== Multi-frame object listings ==
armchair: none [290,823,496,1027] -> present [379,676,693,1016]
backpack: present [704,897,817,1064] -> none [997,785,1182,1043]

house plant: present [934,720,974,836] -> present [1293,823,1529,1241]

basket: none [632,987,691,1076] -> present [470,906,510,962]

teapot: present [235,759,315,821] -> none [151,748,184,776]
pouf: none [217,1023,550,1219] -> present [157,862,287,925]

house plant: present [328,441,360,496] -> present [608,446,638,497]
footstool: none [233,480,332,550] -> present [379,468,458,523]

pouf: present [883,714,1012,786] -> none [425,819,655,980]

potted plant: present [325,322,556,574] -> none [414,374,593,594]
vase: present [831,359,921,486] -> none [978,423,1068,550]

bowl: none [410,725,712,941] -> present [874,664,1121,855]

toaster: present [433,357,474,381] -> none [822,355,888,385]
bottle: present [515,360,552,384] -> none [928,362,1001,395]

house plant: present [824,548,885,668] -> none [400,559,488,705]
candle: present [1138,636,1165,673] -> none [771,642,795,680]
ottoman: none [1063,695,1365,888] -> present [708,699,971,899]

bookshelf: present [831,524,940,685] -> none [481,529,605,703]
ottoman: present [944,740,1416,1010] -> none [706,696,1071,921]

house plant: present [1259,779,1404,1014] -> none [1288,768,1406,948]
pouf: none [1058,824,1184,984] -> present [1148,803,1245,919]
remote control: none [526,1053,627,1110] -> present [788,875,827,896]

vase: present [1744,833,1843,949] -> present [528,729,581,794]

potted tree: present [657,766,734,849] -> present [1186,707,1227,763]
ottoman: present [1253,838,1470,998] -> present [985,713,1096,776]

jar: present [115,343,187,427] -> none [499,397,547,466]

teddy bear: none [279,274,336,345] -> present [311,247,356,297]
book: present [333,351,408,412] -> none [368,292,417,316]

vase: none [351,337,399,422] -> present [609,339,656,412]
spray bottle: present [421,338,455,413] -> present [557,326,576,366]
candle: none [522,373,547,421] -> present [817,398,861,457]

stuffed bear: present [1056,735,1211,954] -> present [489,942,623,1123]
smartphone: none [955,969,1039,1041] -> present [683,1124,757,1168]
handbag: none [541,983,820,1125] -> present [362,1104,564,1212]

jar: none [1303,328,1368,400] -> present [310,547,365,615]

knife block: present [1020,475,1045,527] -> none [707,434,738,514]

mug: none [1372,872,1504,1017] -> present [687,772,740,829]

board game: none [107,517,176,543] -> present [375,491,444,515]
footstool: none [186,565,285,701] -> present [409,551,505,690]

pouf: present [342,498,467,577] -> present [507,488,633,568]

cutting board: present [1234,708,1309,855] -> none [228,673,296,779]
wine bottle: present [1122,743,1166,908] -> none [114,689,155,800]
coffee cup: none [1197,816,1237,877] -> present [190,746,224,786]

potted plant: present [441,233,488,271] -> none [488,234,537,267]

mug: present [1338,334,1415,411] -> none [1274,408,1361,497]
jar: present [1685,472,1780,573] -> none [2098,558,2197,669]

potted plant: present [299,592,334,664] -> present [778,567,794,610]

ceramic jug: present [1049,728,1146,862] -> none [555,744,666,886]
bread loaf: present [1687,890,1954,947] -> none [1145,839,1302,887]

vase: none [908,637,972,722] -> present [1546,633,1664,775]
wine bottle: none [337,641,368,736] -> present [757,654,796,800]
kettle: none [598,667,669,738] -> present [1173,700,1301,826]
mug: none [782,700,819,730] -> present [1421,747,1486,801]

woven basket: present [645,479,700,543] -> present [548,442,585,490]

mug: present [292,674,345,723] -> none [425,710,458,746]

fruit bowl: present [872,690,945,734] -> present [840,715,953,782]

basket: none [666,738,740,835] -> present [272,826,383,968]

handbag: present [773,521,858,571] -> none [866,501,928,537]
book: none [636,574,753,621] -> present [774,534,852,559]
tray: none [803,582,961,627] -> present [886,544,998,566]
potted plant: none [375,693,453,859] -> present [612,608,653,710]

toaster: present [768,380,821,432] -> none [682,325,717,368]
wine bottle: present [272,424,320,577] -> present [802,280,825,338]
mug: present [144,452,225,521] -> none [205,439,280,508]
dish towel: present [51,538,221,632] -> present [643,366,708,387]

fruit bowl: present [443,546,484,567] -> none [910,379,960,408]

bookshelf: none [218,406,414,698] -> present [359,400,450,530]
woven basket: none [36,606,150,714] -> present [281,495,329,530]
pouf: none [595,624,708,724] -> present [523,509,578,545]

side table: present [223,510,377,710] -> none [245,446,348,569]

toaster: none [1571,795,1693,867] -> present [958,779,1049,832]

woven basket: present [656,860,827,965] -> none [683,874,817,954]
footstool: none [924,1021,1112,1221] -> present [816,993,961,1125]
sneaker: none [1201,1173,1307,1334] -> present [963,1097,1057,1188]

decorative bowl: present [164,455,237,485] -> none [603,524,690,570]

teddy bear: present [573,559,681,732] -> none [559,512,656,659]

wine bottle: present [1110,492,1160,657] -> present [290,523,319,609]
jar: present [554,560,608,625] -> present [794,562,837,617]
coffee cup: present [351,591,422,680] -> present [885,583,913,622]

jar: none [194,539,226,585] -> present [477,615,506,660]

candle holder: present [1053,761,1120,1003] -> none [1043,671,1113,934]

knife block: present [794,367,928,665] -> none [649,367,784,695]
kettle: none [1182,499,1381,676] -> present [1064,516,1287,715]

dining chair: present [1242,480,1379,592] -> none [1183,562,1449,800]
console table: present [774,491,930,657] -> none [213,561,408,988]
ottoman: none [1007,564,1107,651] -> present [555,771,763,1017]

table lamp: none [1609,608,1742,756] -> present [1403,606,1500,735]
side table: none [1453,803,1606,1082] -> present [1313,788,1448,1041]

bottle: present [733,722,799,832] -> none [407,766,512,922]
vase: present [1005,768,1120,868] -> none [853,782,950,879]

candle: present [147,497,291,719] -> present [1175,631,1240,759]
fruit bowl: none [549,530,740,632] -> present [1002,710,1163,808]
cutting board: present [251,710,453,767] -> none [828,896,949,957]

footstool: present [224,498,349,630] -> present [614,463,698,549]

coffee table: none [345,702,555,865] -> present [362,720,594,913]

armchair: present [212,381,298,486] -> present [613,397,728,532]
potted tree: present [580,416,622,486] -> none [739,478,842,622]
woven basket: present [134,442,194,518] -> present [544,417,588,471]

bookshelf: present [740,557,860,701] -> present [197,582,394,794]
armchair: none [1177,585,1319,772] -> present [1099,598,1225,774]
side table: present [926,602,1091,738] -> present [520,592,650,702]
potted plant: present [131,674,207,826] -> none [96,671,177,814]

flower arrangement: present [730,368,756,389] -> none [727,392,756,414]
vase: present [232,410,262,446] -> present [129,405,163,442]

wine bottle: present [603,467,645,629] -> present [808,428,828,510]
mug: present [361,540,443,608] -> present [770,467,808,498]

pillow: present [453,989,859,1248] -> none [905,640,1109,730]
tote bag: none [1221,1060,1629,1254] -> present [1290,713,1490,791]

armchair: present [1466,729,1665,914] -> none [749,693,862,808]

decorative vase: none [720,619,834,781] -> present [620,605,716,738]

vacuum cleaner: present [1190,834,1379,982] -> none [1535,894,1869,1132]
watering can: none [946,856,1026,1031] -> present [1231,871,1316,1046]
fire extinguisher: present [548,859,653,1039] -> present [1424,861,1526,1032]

== Aim of the exercise ==
When you find a line in the records that contains the word "teddy", copy it.

== Answer ==
teddy bear: none [279,274,336,345] -> present [311,247,356,297]
teddy bear: present [573,559,681,732] -> none [559,512,656,659]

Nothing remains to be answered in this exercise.